The Astonishing Power of Male Anger
Can I learn to be strong in the face of it?
My husband and I have very different responses to stress. He gets angry; I get anxious. Sometimes I even cry, if I am feeling particularly frustrated.
I know this is not an unusual male-female dynamic. In fact, it’s so common, it’s stereotypical. Neither he nor I decided to be this way; it’s just how we are. These are our equally honest, equally valid emotions.
The trouble comes in the fact that his anger frightens me. When he’s just entirely pissed about something, his voice becomes sharp, the words bitten off and spat out. He steps heavily; he might slam a door, cuss at an inanimate object; his entire body stiffens up. He’s scary. I don’t want to be anywhere near him when he’s mad.
And yet he has never hurt me. I truly believe, all the way down, that he won’t ever hurt me. My husband has never raised anything other than his voice in my presence. Furthermore, when he does get angry, it’s almost never at me. Yet I’m usually the only one there, and I feel it almost as a physical sensation.
He knows this, of course; and so he tries very hard not to let his anger out, to be gentle and considerate of me. He feels terrible when his anger causes me to cringe and flee.
But that just puts him in a no-win position where he’s not allowed to express — or even have — emotions. Where he has to stuff himself, never vent his frustration. And then, on top of that, if he does slip and let himself feel something, he then has to take care of me — all scared and anxious because he got angry.
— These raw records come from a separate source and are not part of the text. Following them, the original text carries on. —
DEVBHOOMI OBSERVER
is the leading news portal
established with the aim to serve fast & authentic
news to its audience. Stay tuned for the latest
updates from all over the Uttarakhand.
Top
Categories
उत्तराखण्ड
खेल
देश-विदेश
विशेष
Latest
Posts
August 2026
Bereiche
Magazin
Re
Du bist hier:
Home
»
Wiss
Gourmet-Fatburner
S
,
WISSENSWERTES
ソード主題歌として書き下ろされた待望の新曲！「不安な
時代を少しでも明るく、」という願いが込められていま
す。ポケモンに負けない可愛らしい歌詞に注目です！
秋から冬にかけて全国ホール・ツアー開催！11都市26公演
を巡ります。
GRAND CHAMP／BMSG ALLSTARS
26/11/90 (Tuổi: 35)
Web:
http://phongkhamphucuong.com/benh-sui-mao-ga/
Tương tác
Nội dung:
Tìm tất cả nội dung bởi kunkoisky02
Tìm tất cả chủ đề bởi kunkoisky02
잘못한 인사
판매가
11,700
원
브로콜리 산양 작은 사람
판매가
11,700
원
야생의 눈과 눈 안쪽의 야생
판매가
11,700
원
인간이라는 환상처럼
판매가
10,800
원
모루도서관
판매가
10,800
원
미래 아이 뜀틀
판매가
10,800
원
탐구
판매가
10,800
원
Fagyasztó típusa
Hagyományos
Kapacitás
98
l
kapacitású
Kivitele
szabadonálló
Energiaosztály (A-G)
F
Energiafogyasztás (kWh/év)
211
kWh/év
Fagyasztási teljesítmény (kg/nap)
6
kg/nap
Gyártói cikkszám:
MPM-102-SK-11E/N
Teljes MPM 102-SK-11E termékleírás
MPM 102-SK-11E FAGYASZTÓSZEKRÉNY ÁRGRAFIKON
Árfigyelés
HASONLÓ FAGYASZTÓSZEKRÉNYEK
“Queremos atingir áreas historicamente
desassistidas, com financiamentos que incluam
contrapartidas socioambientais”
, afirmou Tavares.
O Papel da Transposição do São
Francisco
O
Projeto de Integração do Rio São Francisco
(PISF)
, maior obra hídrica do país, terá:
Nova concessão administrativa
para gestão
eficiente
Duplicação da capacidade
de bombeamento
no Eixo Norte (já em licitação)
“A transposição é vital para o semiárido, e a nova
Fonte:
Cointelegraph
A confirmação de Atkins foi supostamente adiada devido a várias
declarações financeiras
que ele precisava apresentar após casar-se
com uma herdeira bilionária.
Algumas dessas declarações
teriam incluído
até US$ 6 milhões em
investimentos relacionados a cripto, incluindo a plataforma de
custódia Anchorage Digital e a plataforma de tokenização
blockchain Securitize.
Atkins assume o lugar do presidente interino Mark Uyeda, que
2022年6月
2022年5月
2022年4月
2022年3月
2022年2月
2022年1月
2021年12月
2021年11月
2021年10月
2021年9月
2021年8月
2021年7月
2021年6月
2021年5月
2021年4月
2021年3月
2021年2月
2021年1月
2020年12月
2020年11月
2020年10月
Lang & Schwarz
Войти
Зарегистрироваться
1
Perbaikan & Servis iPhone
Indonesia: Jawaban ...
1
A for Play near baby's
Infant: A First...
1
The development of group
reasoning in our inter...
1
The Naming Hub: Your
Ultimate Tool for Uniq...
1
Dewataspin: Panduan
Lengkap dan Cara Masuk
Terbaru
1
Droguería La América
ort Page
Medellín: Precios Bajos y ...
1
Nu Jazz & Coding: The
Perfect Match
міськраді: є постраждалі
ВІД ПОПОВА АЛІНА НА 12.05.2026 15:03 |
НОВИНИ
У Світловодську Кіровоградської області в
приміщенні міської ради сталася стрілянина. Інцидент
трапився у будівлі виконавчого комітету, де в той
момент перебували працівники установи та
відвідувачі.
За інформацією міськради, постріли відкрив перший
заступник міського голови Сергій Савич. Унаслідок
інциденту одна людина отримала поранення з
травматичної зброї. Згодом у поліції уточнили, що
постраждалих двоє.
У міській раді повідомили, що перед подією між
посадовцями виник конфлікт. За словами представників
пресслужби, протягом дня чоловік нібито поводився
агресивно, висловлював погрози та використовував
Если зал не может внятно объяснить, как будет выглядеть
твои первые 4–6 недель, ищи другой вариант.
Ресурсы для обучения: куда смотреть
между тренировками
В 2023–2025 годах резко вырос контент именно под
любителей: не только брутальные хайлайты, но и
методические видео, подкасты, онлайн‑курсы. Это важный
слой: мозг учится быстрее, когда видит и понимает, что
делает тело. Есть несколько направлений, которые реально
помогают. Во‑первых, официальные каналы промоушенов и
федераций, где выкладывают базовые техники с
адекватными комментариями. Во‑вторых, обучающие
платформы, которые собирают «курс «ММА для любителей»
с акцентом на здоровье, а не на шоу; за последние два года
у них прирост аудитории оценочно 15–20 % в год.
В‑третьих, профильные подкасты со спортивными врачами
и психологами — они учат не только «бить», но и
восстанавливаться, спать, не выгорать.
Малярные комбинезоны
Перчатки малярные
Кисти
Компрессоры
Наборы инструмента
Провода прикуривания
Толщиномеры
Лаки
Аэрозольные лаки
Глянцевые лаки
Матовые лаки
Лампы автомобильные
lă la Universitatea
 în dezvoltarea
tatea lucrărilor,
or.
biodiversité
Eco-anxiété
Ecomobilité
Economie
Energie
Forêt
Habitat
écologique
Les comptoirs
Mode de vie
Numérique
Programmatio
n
I brought this dynamic up the other day in an article about how we are learning to navigate these different emotional reactions, and I got a lot of interesting responses from my friends. Women friends, that is, in much the same situation with their partners. One friend said, “We’ve been married for 34 years, and for 34 years he’s felt like he can’t get angry.” It seems it’s a common theme in relationships between men and women.
I’ve been with my husband for ten years now. As I said, I know he’s not going to hurt me. So why is that raised voice, that palpable anger, so scary?